>>>>
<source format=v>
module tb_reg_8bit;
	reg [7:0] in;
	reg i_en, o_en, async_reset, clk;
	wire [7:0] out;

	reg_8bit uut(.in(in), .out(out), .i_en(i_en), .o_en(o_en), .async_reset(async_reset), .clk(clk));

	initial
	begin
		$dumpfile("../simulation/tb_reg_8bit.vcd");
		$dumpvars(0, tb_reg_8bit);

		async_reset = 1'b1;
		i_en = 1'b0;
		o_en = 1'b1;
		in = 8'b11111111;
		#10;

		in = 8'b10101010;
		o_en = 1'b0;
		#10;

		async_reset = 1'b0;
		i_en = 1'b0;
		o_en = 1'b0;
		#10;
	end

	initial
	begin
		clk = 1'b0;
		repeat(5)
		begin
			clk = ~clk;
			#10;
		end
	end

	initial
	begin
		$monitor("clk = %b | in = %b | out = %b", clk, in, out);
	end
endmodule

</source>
<<<<
>>>>
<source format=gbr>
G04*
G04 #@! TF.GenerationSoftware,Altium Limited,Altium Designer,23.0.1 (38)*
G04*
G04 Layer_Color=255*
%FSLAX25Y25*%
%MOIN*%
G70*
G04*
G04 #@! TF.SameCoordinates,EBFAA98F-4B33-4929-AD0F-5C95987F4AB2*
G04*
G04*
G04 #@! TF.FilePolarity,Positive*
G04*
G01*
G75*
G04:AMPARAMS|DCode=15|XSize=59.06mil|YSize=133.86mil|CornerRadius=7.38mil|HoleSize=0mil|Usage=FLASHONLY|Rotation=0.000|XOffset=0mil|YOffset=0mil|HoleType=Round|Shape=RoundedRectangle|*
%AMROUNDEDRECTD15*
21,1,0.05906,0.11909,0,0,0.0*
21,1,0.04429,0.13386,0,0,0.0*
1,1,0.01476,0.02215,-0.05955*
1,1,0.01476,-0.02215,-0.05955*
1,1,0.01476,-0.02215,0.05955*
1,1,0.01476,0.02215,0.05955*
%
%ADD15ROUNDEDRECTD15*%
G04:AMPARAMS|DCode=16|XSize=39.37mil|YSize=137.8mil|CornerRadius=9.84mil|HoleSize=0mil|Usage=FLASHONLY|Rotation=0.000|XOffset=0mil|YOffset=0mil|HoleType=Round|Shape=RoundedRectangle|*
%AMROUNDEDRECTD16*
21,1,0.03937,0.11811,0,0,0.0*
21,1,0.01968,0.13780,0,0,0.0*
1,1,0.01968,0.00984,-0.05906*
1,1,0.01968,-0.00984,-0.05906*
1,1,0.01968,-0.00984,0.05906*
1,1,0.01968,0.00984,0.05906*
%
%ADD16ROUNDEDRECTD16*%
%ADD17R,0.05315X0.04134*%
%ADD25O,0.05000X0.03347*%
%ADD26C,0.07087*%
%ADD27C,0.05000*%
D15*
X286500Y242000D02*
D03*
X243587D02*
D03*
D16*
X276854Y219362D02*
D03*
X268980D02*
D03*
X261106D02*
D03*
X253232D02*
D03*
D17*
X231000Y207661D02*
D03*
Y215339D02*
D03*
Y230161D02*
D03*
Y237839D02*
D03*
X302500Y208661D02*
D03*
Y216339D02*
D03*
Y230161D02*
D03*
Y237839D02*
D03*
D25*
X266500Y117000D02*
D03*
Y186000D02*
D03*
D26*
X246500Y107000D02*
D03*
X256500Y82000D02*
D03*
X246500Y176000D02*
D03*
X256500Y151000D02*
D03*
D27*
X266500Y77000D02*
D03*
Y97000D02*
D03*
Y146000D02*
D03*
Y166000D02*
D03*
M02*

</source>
<<<<
:: INSTRUCTIONS TO FOLLOW ::
Out of the data above, give again only the lines starting at the one holding "1,1,0.01476,-0.02215,0.05955*" and ending at the one holding "X266500Y77000D02*", unchanged.

:: RESULT FOR THIS EXERCISE ::
1,1,0.01476,-0.02215,0.05955*
1,1,0.01476,0.02215,0.05955*
%
%ADD15ROUNDEDRECTD15*%
G04:AMPARAMS|DCode=16|XSize=39.37mil|YSize=137.8mil|CornerRadius=9.84mil|HoleSize=0mil|Usage=FLASHONLY|Rotation=0.000|XOffset=0mil|YOffset=0mil|HoleType=Round|Shape=RoundedRectangle|*
%AMROUNDEDRECTD16*
21,1,0.03937,0.11811,0,0,0.0*
21,1,0.01968,0.13780,0,0,0.0*
1,1,0.01968,0.00984,-0.05906*
1,1,0.01968,-0.00984,-0.05906*
1,1,0.01968,-0.00984,0.05906*
1,1,0.01968,0.00984,0.05906*
%
%ADD16ROUNDEDRECTD16*%
%ADD17R,0.05315X0.04134*%
%ADD25O,0.05000X0.03347*%
%ADD26C,0.07087*%
%ADD27C,0.05000*%
D15*
X286500Y242000D02*
D03*
X243587D02*
D03*
D16*
X276854Y219362D02*
D03*
X268980D02*
D03*
X261106D02*
D03*
X253232D02*
D03*
D17*
X231000Y207661D02*
D03*
Y215339D02*
D03*
Y230161D02*
D03*
Y237839D02*
D03*
X302500Y208661D02*
D03*
Y216339D02*
D03*
Y230161D02*
D03*
Y237839D02*
D03*
D25*
X266500Y117000D02*
D03*
Y186000D02*
D03*
D26*
X246500Y107000D02*
D03*
X256500Y82000D02*
D03*
X246500Y176000D02*
D03*
X256500Y151000D02*
D03*
D27*
X266500Y77000D02*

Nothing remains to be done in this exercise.